▸ **SOURCE PASSAGE**
┄┄┄┄┄┄┄┄┄┄┄┄┄┄┄┄┄┄┄┄

[DTrace-devel] [PATCH v4 14/25] libcommon: move uprobes creation into the common library

Mon Oct 10 11:59:58 UTC 2022

On 8 Oct 2022, Kris Van Hees outgrape:

> On Sat, Oct 08, 2022 at 02:16:33AM -0400, Kris Van Hees wrote:
>> On Sat, Oct 08, 2022 at 01:38:00AM -0400, Kris Van Hees via DTrace-devel wrote:
>> > On Fri, Oct 07, 2022 at 11:25:13AM +0100, Nick Alcock via DTrace-devel wrote:
>> > > +/*
>> > > + * Encode a NAME suitably for representation in a uprobe.  All non-alphanumeric,
>> > > + * non-_ characters are replaced with __XX where XX is the hex encoding of the
>> > > + * ASCII code of the byte. __ itself is replaced with ___.  The first letter
>> > > + * gets a similar transformation applied even to digits, because anything
>> > > + * resembling consistency in naming rules is obviously just wrong.

┄┄┄┄┄┄┄┄┄┄┄┄┄┄┄┄┄┄┄┄

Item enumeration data
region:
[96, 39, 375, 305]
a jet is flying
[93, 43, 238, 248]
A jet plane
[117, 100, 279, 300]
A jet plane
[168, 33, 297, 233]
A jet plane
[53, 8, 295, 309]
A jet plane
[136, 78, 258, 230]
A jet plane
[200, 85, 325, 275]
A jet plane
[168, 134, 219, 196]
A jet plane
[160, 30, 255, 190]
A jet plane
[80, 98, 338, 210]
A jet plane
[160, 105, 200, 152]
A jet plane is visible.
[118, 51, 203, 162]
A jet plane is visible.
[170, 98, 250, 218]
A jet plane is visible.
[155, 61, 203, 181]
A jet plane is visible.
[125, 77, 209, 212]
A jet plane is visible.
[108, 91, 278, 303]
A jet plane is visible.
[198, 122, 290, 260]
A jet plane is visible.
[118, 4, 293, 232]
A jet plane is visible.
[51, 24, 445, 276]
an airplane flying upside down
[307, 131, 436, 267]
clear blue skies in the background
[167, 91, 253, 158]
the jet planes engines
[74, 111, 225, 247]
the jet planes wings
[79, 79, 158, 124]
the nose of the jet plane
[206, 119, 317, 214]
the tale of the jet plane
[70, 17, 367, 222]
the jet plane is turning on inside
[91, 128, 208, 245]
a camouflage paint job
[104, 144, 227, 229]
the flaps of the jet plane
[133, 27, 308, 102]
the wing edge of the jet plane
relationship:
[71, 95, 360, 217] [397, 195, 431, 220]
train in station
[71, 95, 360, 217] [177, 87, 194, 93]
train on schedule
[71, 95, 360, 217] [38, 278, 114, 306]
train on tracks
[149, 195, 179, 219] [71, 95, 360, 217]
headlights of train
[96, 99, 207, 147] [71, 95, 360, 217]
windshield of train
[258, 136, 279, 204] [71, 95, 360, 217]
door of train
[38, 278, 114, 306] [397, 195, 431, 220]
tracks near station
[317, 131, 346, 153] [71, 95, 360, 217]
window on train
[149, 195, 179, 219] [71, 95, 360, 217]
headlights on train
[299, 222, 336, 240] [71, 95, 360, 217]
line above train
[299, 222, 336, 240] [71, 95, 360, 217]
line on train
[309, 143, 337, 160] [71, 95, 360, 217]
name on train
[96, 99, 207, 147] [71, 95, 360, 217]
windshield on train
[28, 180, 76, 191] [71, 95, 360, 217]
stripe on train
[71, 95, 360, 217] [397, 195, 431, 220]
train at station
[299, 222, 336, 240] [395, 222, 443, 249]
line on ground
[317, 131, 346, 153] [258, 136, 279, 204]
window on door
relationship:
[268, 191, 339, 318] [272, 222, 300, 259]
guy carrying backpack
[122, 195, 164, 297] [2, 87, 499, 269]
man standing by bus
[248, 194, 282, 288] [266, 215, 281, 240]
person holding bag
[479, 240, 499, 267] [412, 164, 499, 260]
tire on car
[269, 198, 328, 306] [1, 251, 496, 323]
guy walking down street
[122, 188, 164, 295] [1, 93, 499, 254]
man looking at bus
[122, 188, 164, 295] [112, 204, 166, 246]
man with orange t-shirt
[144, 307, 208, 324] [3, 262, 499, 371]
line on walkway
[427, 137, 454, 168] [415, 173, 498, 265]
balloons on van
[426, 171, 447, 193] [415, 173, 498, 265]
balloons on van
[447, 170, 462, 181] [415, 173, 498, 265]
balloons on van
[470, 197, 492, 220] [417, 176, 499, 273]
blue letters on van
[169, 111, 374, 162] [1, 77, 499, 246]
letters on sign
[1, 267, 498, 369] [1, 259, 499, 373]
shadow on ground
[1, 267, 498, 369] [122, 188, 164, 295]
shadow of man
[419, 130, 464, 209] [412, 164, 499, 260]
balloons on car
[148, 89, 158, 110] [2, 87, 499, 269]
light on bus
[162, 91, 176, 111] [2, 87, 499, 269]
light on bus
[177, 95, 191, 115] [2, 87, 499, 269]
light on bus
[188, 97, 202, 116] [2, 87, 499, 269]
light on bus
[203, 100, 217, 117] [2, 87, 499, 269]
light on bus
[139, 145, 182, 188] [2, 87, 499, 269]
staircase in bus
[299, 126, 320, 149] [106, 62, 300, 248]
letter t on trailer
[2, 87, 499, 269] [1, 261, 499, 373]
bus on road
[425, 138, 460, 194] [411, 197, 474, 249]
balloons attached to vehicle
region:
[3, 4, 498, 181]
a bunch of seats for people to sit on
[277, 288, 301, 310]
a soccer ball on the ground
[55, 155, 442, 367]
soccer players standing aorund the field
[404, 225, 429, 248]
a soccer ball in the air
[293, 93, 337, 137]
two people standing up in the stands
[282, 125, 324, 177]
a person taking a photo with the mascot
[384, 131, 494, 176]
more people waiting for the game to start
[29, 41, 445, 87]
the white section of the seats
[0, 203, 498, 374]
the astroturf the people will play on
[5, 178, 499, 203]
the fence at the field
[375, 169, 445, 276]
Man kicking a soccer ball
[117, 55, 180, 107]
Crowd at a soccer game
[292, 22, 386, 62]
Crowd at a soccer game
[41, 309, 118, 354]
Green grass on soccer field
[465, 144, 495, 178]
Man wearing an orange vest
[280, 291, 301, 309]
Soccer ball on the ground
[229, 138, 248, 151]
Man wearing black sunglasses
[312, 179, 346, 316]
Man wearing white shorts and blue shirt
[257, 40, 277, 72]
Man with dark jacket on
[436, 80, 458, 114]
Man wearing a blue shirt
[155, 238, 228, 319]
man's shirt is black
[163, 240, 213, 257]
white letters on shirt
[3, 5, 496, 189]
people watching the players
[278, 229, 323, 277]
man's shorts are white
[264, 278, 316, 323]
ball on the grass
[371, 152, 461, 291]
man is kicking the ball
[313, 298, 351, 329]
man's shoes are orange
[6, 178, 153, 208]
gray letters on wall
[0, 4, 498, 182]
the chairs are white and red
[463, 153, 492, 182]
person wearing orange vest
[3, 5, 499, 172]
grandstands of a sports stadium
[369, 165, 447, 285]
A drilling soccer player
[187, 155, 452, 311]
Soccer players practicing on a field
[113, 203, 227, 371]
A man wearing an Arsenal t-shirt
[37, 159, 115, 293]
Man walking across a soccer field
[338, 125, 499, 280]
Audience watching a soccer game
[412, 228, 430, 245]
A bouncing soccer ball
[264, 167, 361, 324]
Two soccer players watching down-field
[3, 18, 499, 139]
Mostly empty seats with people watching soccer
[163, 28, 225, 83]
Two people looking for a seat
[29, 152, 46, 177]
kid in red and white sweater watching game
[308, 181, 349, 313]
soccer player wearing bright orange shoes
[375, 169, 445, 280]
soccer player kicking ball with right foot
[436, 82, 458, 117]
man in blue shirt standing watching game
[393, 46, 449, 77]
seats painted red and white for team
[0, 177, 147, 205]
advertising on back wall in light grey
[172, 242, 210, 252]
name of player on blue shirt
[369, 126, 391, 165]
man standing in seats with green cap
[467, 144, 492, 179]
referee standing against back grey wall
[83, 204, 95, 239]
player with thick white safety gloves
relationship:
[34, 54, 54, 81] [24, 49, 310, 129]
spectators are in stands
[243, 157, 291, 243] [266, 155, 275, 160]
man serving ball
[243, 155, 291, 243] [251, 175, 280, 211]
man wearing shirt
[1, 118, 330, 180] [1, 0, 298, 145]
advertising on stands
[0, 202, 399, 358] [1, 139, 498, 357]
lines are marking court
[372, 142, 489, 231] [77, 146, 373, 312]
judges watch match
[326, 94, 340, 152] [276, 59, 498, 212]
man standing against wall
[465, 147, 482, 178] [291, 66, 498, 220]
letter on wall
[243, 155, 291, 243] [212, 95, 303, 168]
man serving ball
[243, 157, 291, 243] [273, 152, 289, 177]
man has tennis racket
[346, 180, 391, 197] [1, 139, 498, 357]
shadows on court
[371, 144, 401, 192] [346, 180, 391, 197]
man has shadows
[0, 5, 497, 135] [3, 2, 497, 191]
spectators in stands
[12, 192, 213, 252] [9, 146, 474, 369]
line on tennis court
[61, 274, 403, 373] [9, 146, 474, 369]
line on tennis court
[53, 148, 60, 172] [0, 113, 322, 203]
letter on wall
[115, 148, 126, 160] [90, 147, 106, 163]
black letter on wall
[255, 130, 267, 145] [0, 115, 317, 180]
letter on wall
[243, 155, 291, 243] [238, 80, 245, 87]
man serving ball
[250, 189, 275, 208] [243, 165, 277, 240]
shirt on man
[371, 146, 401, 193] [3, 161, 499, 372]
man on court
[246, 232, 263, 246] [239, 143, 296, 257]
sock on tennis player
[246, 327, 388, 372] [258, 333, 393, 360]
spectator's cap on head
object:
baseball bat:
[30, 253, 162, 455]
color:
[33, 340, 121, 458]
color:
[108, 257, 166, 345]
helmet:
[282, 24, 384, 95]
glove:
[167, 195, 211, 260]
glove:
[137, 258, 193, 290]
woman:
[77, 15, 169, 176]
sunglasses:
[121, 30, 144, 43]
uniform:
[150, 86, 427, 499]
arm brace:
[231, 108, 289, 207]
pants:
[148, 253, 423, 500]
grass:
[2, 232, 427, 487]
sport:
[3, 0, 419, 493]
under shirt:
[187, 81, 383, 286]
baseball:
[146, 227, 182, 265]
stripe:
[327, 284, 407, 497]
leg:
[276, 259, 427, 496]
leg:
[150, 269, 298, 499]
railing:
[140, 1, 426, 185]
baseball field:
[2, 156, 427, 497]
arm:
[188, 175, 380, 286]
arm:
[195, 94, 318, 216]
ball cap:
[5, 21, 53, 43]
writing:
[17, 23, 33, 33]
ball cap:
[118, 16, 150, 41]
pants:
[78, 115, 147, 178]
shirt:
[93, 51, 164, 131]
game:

┄┄┄┄┄┄┄┄┄┄┄┄┄┄┄┄┄┄┄┄

▸ **TASK PROMPT**
According to the mailing-list post, what replaces a non-alphanumeric, non-underscore character when a name is encoded for a uprobe?

▸ **RESPONSE BELOW**
It is replaced with __XX, where XX is the hex encoding of the ASCII code of the byte.